TradersYard is not on our affiliate roster, we don’t earn a cent if you sign up, and that’s exactly why this read is what it is: a firm with a real platform pedigree, a cleaner-than-average ruleset, and a confident pitch — paired with a small account ceiling, an unfamiliar Windows-only platform, secondary-exchange data that should make any scalper nervous, and a futures track record measured in months, not years. It’s not a firm to avoid. It’s a firm to watch, demo skeptically, and verify before trusting with a payout. We’ll revisit once there’s a real body of futures-side withdrawal history to point at. Until then, the only number that matters is the one that comes out of a funded account — and that one’s still a blank.

This is a profile of a firm we do not have an affiliate relationship with. No referral links appear in this article. Figures reflect the firm’s published terms at the time of writing and are subject to change — the official site always wins. TradersYard Docs

Frequently asked questions

Does TradersYard offer futures accounts?

Yes. As of January 2026, TradersYard offers one-phase futures challenges with account sizes from $10,000 to $150,000, priced between $99 and $399, in static-drawdown (8% target) and end-of-day-drawdown (6% target) variants.

What platform does TradersYard use for futures?

AgenaTrader, a Windows-only desktop platform from its parent company, with data supplied by AgenaFeed. It is not NinjaTrader, Tradovate, or Rithmic, and AgenaFeed draws from secondary exchanges, so minor price differences versus primary CME data are possible.

Is there a consistency rule or minimum trading day requirement?

No. TradersYard’s futures challenges carry no consistency rule and no minimum number of trading days, which is a cleaner ruleset than many competing firms impose.

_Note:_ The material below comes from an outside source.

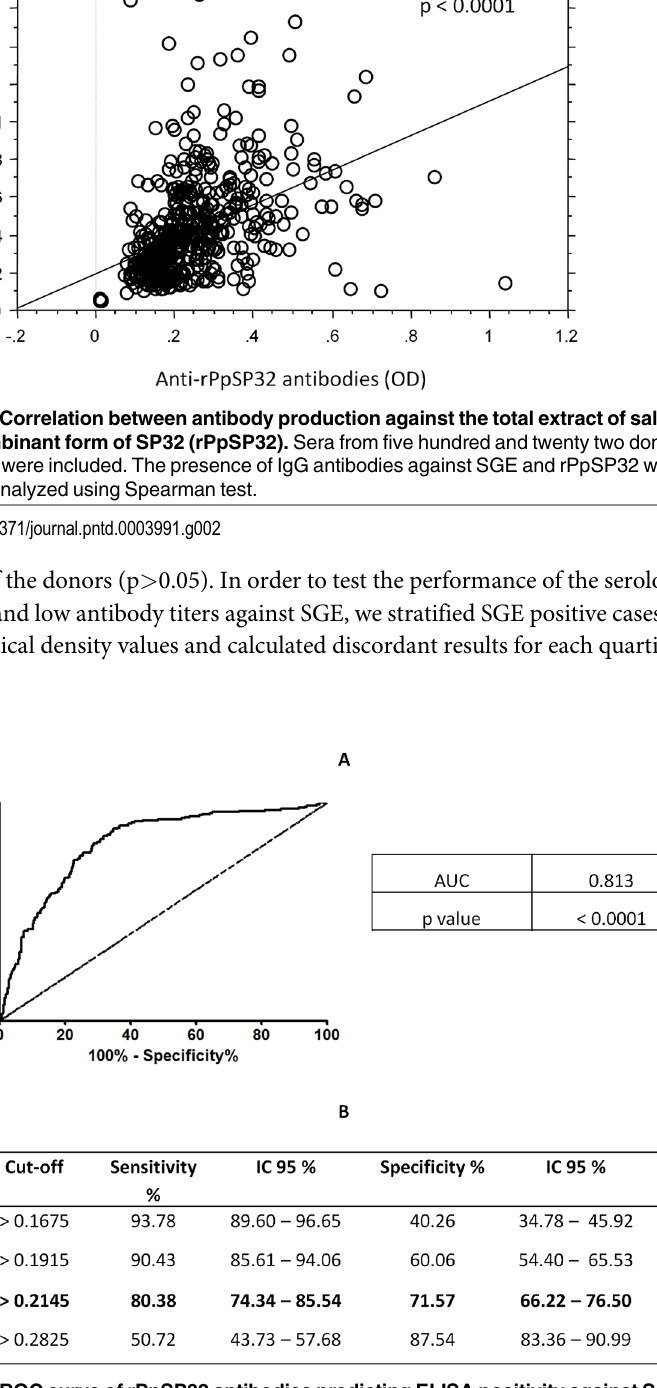
Fig 3. ROC curve of rPpSP32 antibodies predicting ELISA positivity against SGE. (A) ROC curve was performed using data of the serology against the rPpSP32 obtained from 209 individuals exhibited anti-SGE antibodies and 313 who did not. The area under curves (AUC) and the p value of the ROC curve are shown. (B) Sensitivity and specificity with 95% confidence interval (CI) for different cut-off values are also shown.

Can US traders use TradersYard futures accounts?

This needs to be verified directly with the firm before purchase. TradersYard is European-based, and many EU-domiciled prop firms restrict US traders. Do not assume access — confirm it on the official site first.

How does TradersYard pay out?

Payouts are processed via Rise or cryptocurrency. As the futures product is new as of 2026, there is not yet a long, independently verifiable futures-side payout history to evaluate.

Is TradersYard a good fit for an NQ scalper?

For a precision tick-scalper, the secondary-exchange data feed and unfamiliar Windows-only platform are meaningful drawbacks. Demo it hard against a live CME feed before trusting entries. Traders who want a primary CME feed and a familiar platform may prefer established US futures firms.